Задание 1: Что, согласно рецензии на книгу Ханны Арендт, послужило фоном этой книги?
Задание 2: Процитируйте из рецензии на книгу Ханны Арендт отрывок от слов «Если в античной» до слов «раздражены этим курьезом.» включительно.

Отрывок текста:
□ □ □ □

Книга Ханны Арендт делится на три части — разумно поделить на эти части и рецензию.
Ложные окна власти
Ложные окна — известный архитектурный элемент, который не нарушает гармонию дворца, но только показывает, что подлинная власть своей милостью даже пустоту и ничто превращает в содержательный элемент композиции. Ложные окна «на небе черном» требуют некоего притворства от зрителя — он должен принять их за истинные, при этом сознавая их ложными. Они тогда уже будут не просто приняты за истинные, а станут истинным эстетическим фактом, таким же наследием, как и любой другой элемент. Власть для Ханны Арендт — это сложная барочная или ампирная композиция, это не номенклатура, не система подчинения и управления, но скорее коллекция всевозможных архитектурных элементов, каждый из которых нелеп, будучи взят отдельно, но вместе они образуют ту композицию, которая не терпит пустоты.
Если в античной метафизике природа не терпела пустоты, то в метафизике Ханны Арендт не терпит пустоты политика; и не прощает той пустоты, той фрустрации, которая и ведет к насилию. Арендт скептически относилась к молодежному насилию 1968 г. — именно оно послужило фоном книги. Для нее это молодежное насилие было просто показателем фрустрации тех людей, которые научились перечислять все архитектурные элементы, укладывать на полки своего разума парламент, суд и местное самоуправление, но которые при этом раздражены этим курьезом.

□ □ □ □

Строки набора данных
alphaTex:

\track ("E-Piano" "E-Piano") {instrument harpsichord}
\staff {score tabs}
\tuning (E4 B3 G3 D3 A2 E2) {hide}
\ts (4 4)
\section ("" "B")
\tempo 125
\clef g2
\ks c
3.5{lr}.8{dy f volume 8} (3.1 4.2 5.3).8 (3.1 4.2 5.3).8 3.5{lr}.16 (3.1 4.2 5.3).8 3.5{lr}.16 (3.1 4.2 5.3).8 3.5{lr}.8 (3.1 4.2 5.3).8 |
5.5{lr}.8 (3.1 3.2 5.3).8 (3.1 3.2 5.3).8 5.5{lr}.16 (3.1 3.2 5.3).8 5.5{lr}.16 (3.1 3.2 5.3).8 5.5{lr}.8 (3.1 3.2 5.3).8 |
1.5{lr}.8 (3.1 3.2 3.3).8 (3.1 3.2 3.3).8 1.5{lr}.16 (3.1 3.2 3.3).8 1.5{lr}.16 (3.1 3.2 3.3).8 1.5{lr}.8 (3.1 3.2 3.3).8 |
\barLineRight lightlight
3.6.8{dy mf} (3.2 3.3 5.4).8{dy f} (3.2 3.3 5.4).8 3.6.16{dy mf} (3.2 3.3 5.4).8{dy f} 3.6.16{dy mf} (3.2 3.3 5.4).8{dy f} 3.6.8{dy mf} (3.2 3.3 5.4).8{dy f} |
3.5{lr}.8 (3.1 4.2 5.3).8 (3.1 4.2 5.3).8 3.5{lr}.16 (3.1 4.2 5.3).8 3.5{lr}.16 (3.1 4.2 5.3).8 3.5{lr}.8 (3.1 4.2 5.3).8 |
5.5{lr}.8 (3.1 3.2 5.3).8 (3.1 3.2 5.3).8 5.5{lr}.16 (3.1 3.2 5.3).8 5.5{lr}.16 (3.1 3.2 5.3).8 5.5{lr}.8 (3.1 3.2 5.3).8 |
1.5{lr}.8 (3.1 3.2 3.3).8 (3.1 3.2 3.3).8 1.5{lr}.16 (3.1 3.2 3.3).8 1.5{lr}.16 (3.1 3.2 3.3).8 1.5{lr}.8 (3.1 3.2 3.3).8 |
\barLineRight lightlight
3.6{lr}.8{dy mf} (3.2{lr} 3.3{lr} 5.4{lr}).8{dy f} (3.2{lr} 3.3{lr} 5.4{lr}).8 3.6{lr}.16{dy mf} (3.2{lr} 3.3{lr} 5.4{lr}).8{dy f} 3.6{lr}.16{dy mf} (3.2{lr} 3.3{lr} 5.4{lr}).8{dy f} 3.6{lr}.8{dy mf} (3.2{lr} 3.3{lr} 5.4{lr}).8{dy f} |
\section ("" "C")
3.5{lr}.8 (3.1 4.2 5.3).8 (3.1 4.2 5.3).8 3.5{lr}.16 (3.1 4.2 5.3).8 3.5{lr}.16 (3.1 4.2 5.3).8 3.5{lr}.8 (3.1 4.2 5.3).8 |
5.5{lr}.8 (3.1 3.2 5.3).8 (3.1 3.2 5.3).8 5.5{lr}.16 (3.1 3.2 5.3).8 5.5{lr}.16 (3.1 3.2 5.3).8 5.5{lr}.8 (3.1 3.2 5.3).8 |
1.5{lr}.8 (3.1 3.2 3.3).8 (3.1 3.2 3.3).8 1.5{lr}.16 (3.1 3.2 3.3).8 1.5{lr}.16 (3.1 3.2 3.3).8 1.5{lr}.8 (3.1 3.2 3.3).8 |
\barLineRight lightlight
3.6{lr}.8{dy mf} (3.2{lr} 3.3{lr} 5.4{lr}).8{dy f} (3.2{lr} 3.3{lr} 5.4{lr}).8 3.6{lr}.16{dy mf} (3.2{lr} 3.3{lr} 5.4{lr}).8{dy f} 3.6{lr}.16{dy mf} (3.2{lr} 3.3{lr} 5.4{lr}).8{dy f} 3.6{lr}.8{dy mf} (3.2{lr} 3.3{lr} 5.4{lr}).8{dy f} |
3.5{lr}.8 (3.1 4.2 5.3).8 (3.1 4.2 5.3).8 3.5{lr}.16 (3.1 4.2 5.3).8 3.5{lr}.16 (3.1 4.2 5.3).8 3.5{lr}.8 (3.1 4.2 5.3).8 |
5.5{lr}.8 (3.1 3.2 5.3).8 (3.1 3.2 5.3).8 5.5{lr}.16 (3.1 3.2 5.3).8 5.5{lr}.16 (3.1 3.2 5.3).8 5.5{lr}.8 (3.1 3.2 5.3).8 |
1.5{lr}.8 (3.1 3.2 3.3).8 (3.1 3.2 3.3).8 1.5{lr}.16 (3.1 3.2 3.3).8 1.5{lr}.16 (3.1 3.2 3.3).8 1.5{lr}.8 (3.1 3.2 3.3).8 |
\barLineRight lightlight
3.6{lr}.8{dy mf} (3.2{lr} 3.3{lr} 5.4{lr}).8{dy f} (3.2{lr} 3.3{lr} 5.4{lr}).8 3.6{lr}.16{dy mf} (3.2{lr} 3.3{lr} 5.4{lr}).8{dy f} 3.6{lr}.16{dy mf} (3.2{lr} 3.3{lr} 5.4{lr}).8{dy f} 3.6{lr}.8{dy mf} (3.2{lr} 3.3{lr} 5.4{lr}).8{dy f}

□ □ □ □

Ответ к заданию 1: Молодежное насилие 1968 г.

Ответ к заданию 2:
Если в античной метафизике природа не терпела пустоты, то в метафизике Ханны Арендт не терпит пустоты политика; и не прощает той пустоты, той фрустрации, которая и ведет к насилию. Арендт скептически относилась к молодежному насилию 1968 г. — именно оно послужило фоном книги. Для нее это молодежное насилие было просто показателем фрустрации тех людей, которые научились перечислять все архитектурные элементы, укладывать на полки своего разума парламент, суд и местное самоуправление, но которые при этом раздражены этим курьезом.